• PROVIDED TEXT:
****************

BOO! What to do when a dream scares you …


Jack-o-lantern (Photo credit: Wikipedia)

Q&A: A Halloween Guide to Nightmares (and why they are treats, not tricks, from the dreamworld)

Q: Actually, I’m glad I don’t remember my dreams. The ones I do remember scare me. Why should I bother to try to have more of them, let alone pay attention to them?

A: If you are leery of scary dreams, you are not alone. But what better time to confront this issue than now, at Halloween, when even awake we are faced with skeletons, ghosts, and ghouls.

I am not going to try to reassure you and convince you that all dreams are blissful and harmonious. The dreamworld is not all unicorns and rainbows, after all. This is one reason that bedtime rituals have historically included prayers and lullabies. These customs remind us that entering sleep is serious business. Eyes closed and physical senses dulled, our bodies are vulnerable, and our dreaming minds and spirits perhaps more so. We never know what we will meet when we close our eyes and drift into sleep.

****************

• Landmark coordinate records:
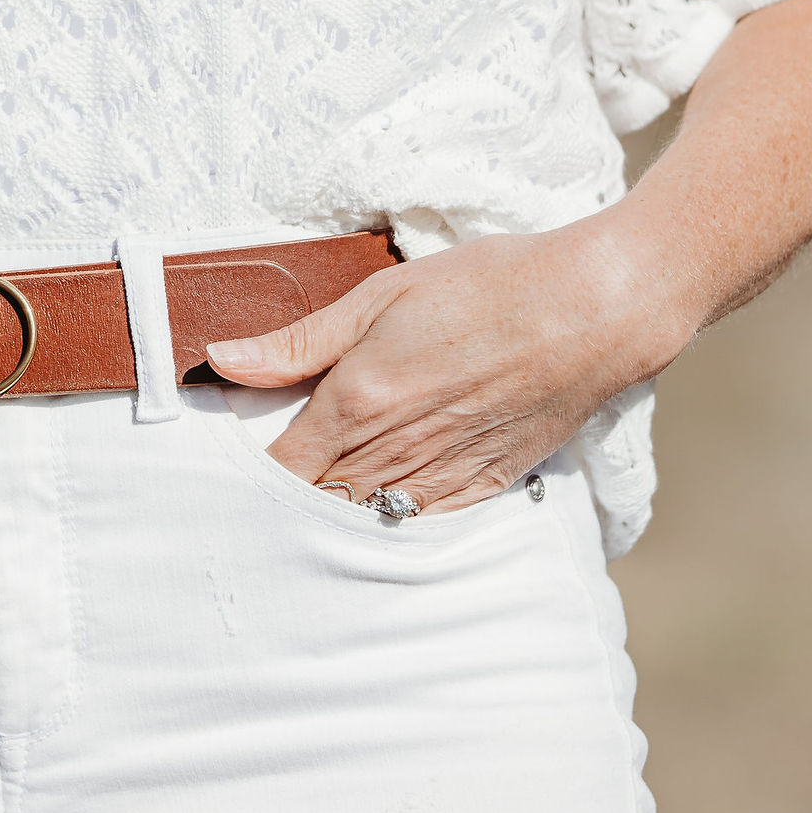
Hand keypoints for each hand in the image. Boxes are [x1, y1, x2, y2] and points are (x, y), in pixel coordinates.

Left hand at [204, 213, 691, 510]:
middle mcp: (393, 452)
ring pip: (362, 523)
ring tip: (320, 493)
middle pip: (315, 504)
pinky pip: (416, 525)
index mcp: (358, 401)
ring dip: (336, 512)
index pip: (279, 470)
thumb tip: (221, 361)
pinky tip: (381, 497)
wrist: (590, 311)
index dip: (251, 472)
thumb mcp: (383, 293)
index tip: (238, 458)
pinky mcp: (481, 489)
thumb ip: (299, 340)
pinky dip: (390, 518)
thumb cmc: (487, 287)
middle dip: (287, 499)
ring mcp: (440, 478)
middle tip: (270, 482)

****************

• REQUIRED ACTIONS:
A) Answer these questions from the Halloween nightmare guide:
(i) Who is given the photo credit for the jack-o-lantern image?
(ii) What two things have bedtime rituals historically included?
(iii) What three things are we faced with even while awake at Halloween?
B) From the Halloween nightmare guide, quote the passage starting at "Jack-o-lantern (Photo credit: Wikipedia)" and ending at "ghosts, and ghouls.".
C) Extend the Halloween nightmare guide, picking up after its final sentence.

• EXPECTED RESPONSES:
A)
(i) Wikipedia
(ii) Prayers and lullabies
(iii) Skeletons, ghosts, and ghouls

B)
Jack-o-lantern (Photo credit: Wikipedia)

Q&A: A Halloween Guide to Nightmares (and why they are treats, not tricks, from the dreamworld)

Q: Actually, I’m glad I don’t remember my dreams. The ones I do remember scare me. Why should I bother to try to have more of them, let alone pay attention to them?

A: If you are leery of scary dreams, you are not alone. But what better time to confront this issue than now, at Halloween, when even awake we are faced with skeletons, ghosts, and ghouls.

C)
From time to time you will likely encounter dreams that cause you to sit up in bed, heart racing and breathless, and reach for the light—both literally and figuratively.

You may want to splash some cold water on your face, reassure yourself it was “only a dream” and go back to sleep—and that’s fine. But dismissing these dreams altogether is a lost opportunity.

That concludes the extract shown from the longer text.